Using the Stafford Act could allow the Trump administration to mobilize the Federal Emergency Management Administration, said James Hodge, a professor at Arizona State University who specializes in health law.
Such a declaration could be “a way to funnel more resources to states through FEMA, and also to invoke a series of federal powers that can be even more extensive than what you’ve seen done to date,” he said. “That’s predictable, because there’s a deep fund of some resources that FEMA can tap into immediately.”
A National Emergency Act declaration, Hodge said, is even more broad. There is also recent precedent: Former president Barack Obama used the law to bolster his administration’s response to the H1N1 influenza pandemic of 2009.
“If you had a National Emergency Act declaration, what that’s really saying to all federal agencies is: We need you to get in the game of responding, in real time, to everything that we need to do nationally,” Hodge said. “And that may include suspending or waiving key provisions of federal law that are inhibiting our response.”
Congress recently allocated over $8 billion to respond to the pandemic.

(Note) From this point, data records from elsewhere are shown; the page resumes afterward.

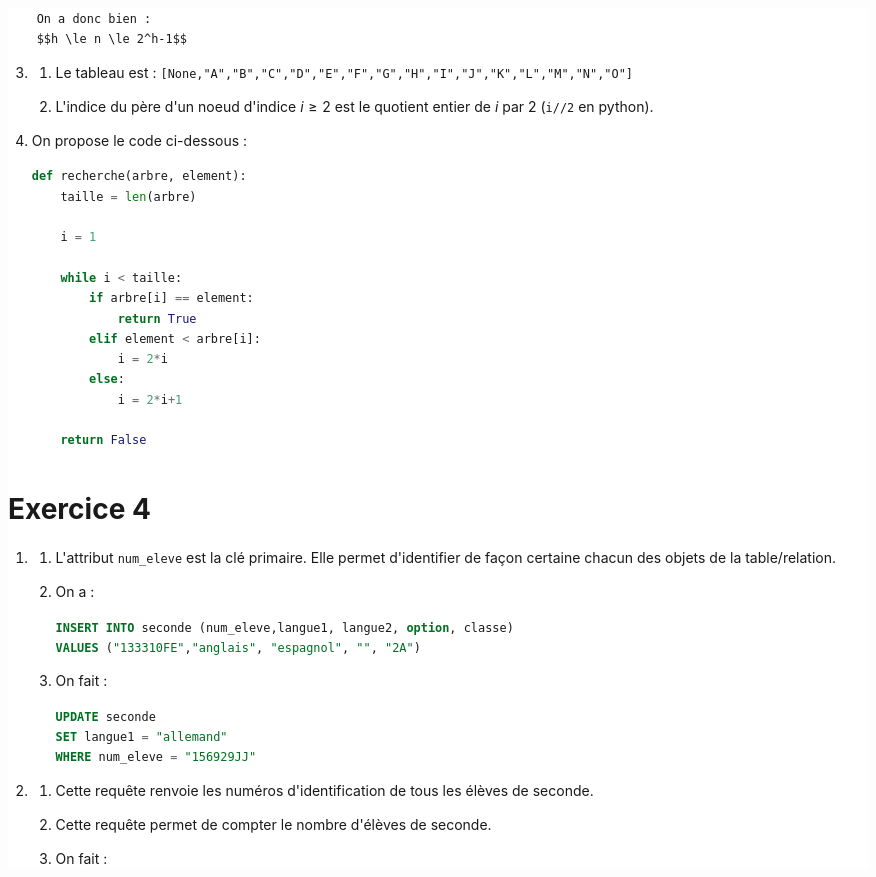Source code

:         On a donc bien :
        $$h \le n \le 2^h-1$$

3. 
    1. Le tableau est : 
    `[None,"A","B","C","D","E","F","G","H","I","J","K","L","M","N","O"]`
    
    2. L'indice du père d'un noeud d'indice $i \ge 2$ est le quotient entier de $i$ par $2$ (`i//2` en python).

4. On propose le code ci-dessous :

    ```python
    def recherche(arbre, element):
        taille = len(arbre)

        i = 1

        while i < taille:
            if arbre[i] == element:
                return True
            elif element < arbre[i]:
                i = 2*i
            else:
                i = 2*i+1

        return False
    ```


# Exercice 4

1. 
    1. L'attribut `num_eleve` est la clé primaire. Elle permet d'identifier de façon certaine chacun des objets de la table/relation.
    
    2. On a :

        ```sql
        INSERT INTO seconde (num_eleve,langue1, langue2, option, classe)
        VALUES ("133310FE","anglais", "espagnol", "", "2A")

        ```

    3. On fait :

        ```sql
        UPDATE seconde 
        SET langue1 = "allemand"
        WHERE num_eleve = "156929JJ"
        ```

2. 
    1. Cette requête renvoie les numéros d'identification de tous les élèves de seconde.

    2. Cette requête permet de compter le nombre d'élèves de seconde.

    3. On fait :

The emergency declaration comes in the wake of Trump’s numerous attempts to downplay Covid-19’s severity. In recent weeks, he has argued that the seasonal flu causes more deaths than the coronavirus, described Democrats’ criticisms of his administration’s response as a “hoax,” and falsely claimed that any American seeking a test could receive one.
Trump’s move comes six weeks after health secretary Alex Azar declared the novel coronavirus a national public health emergency. The Obama administration first declared H1N1, or “swine flu,” a public health emergency in April 2009, when the U.S. had reported roughly 20 cases and no deaths. The World Health Organization declared H1N1 a pandemic in June 2009.

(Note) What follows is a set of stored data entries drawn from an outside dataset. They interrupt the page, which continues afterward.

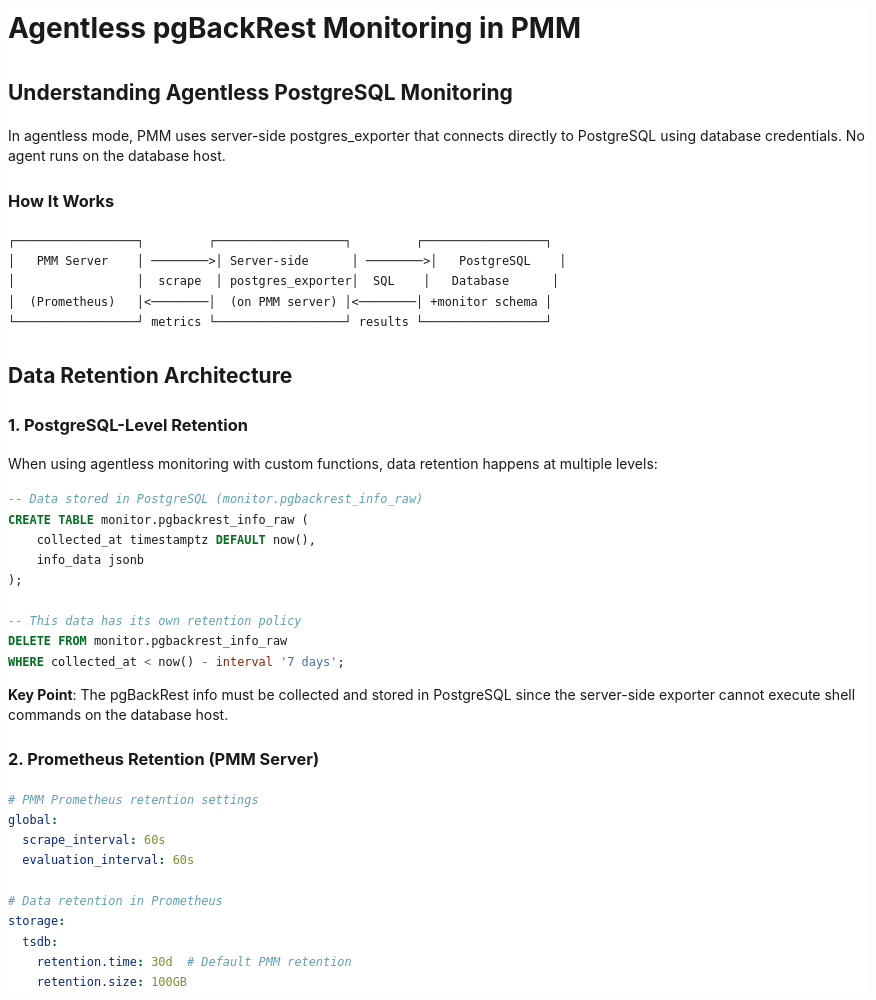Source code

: # Agentless pgBackRest Monitoring in PMM

## Understanding Agentless PostgreSQL Monitoring

In agentless mode, PMM uses server-side postgres_exporter that connects directly to PostgreSQL using database credentials. No agent runs on the database host.

### How It Works

```
┌─────────────────┐         ┌──────────────────┐         ┌─────────────────┐
│   PMM Server    │ ────────>│ Server-side      │ ────────>│   PostgreSQL    │
│                 │  scrape  │ postgres_exporter│  SQL    │   Database      │
│  (Prometheus)   │<────────│  (on PMM server) │<────────│ +monitor schema │
└─────────────────┘ metrics └──────────────────┘ results └─────────────────┘
```

## Data Retention Architecture

### 1. PostgreSQL-Level Retention

When using agentless monitoring with custom functions, data retention happens at multiple levels:

```sql
-- Data stored in PostgreSQL (monitor.pgbackrest_info_raw)
CREATE TABLE monitor.pgbackrest_info_raw (
    collected_at timestamptz DEFAULT now(),
    info_data jsonb
);

-- This data has its own retention policy
DELETE FROM monitor.pgbackrest_info_raw 
WHERE collected_at < now() - interval '7 days';
```

**Key Point**: The pgBackRest info must be collected and stored in PostgreSQL since the server-side exporter cannot execute shell commands on the database host.

### 2. Prometheus Retention (PMM Server)

```yaml
# PMM Prometheus retention settings
global:
  scrape_interval: 60s
  evaluation_interval: 60s
  
# Data retention in Prometheus
storage:
  tsdb:
    retention.time: 30d  # Default PMM retention
    retention.size: 100GB
```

That October, as the crisis ballooned to claim over 1,000 American lives, Obama declared H1N1 a full-scale national emergency. In the end, the disease infected over 60 million people in the United States, and killed over 12,000.
Some legal scholars have questioned the nation’s emergency powers framework, arguing many existing laws lack accountability provisions and bestow a president with excessive power. But Elizabeth Goiten, the director for liberty and national security at the Brennan Center for Justice, said using such laws to respond to a Covid-19 pandemic could be justified.
“[T]here are such things as real emergencies, and there are legal authorities that can be very helpful in dealing with them,” she said on Twitter. “A Stafford Act emergency declaration would provide resources and flexibility to public health/health care institutions fighting the coronavirus.”
Beyond the legal and bureaucratic power that national emergency declarations can wield, it may prove most impactful simply by virtue of its source, said Wendy Parmet, a health policy and law professor at Northeastern University.
“There’s a lot of pragmatic stuff these declarations do, but the messaging and symbolic aspect obviously means more to come from the president,” she said. “Especially given the fact that over the course of the last two months, the president’s messaging has not been consistent.”